The budget for Newton USD 373 is far from complete, but Monday night the board received an update on the budget as it stands right now — and the budget is showing a slight increase to the overall general fund and a reduction of the overall mill levy.
"This is an update of where we are in the process," said Russell Miller, Assistant Superintendent for Business Services. "This is just a snapshot of where we are right now."
According to documentation given to the board, the general fund is projected to increase by about $52,000 — however, the mill levy is projected to decrease slightly from 57.329 mills to 57.219 mills.
All of that could change — for a number of reasons — before the full budget is presented for publication Aug. 12. There will be a public hearing Aug. 26 prior to final passage of a budget for the 2013-14 school year.
One of those changes could come in Walton — much of the increase to general fund expenditures is part of a project to add temporary classrooms to the Walton Rural Life Center elementary school. If the district can have those classrooms in place and operating by Sept. 15, the district would receive "new facilities weighting" for state aid — roughly $50,000.
If the district cannot get students into those buildings by Sept. 15, that aid would not arrive — and Miller said the district would likely reduce the general fund as a result.
"Without the Walton building, we will be below where we were last year," Miller said. "We are anticipating, if we can get the Walton building occupied, we can count new facilities weighting."
According to documents given to the board of education Monday, the total mill levy would drop about one tenth of a mill, from 57.320 to 57.219. The general fund mill levy is projected to stay at 20 mills. The bond and interest levy is expected to drop from 13.601 mills to 12.74 mills. The capital outlay fund is set at 2.35, about the same as the previous year. The Supplemental General Fund — also known as the Local Option Budget — increased slightly from 21.37 to 22.12.

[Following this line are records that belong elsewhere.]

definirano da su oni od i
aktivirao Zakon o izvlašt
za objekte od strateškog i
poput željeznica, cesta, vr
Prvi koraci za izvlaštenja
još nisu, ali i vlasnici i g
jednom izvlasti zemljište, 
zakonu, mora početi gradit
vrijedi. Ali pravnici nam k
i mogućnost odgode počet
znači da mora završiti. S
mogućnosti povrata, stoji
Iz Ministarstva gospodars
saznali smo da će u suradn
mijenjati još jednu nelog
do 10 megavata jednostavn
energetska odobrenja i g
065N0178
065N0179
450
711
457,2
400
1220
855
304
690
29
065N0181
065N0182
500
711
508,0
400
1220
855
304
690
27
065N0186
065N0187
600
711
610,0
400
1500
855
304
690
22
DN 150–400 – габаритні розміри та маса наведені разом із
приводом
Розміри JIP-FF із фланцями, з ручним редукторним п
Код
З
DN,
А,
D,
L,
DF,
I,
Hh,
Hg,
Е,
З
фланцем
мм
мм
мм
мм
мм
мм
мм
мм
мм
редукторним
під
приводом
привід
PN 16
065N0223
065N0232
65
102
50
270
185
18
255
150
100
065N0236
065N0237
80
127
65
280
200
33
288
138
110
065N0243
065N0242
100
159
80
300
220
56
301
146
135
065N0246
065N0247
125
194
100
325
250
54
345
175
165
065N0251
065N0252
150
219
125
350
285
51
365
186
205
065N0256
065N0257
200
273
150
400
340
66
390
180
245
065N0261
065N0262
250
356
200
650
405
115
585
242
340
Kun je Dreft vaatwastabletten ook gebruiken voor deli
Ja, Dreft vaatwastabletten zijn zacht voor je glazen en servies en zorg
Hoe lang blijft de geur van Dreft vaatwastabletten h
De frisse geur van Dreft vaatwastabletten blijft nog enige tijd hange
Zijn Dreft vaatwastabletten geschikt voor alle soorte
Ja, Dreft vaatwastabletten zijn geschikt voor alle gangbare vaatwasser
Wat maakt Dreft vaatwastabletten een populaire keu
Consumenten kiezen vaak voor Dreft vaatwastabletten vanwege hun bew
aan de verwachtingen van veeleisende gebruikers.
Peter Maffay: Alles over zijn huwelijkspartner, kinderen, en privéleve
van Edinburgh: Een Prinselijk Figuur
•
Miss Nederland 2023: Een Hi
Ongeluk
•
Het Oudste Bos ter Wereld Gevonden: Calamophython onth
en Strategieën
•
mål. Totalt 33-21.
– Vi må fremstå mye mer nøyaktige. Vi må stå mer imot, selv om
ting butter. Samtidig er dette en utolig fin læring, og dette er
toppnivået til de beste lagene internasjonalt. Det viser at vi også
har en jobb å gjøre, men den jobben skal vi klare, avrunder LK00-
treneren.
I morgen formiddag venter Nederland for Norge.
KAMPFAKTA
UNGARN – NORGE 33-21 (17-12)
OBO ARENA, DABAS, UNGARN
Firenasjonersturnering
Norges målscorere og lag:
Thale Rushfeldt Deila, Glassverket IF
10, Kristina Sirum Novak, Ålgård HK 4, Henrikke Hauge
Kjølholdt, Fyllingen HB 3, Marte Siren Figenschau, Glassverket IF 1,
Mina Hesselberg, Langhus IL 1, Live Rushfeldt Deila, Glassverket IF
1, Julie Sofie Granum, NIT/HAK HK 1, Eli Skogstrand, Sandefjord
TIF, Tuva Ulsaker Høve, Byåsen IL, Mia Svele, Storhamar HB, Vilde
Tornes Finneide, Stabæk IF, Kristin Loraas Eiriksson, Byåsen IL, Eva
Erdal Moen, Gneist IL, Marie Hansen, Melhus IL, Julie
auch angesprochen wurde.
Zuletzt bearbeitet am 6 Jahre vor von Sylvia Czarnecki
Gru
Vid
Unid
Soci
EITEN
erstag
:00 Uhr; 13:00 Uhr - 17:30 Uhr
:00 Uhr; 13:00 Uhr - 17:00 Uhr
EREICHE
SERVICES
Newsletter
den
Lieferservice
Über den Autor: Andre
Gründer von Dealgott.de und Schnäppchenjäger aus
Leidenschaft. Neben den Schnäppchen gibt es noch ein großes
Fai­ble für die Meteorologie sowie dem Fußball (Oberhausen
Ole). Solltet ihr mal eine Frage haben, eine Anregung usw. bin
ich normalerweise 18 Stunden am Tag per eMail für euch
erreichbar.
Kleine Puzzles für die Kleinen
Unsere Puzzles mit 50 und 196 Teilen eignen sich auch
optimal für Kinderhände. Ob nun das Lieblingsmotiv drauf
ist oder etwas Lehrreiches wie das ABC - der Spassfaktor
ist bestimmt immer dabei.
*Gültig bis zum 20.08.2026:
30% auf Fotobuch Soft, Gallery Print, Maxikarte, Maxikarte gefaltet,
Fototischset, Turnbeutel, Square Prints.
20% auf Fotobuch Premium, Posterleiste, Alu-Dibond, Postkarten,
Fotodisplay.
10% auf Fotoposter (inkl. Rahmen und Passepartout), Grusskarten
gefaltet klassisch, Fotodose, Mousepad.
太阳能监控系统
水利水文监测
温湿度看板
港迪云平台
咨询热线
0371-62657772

"That reduction is purposeful, but this does not include the rec commission mill levy that can cloud the issue. Their plan right now is slightly lower also," Miller said. "Our software estimates the mill levy based on evaluations. When we finish our budget, the county clerk actually finalizes the mill levy."
Administration and the board of education have been working on this budget for several months — and it is not yet complete. One area where there could be change is in the capital outlay fund. Earlier this year the board requested information on the impact of levy increases within that fund.
Following an energy audit, there are recommended upgrades for facilities and equipment — it is unclear if the board will consider those upgrades or a capital outlay mill levy increase to facilitate them. The board was provided a table detailing how much would be raised, and how much it may cost a homeowner with a $100,000 home, for increases of 2.35, four, six and eight mills.
"That table is informational for them," Miller told the Kansan Monday afternoon. "I do not know what they will do. If they choose not to go there, our levy will remain pretty flat."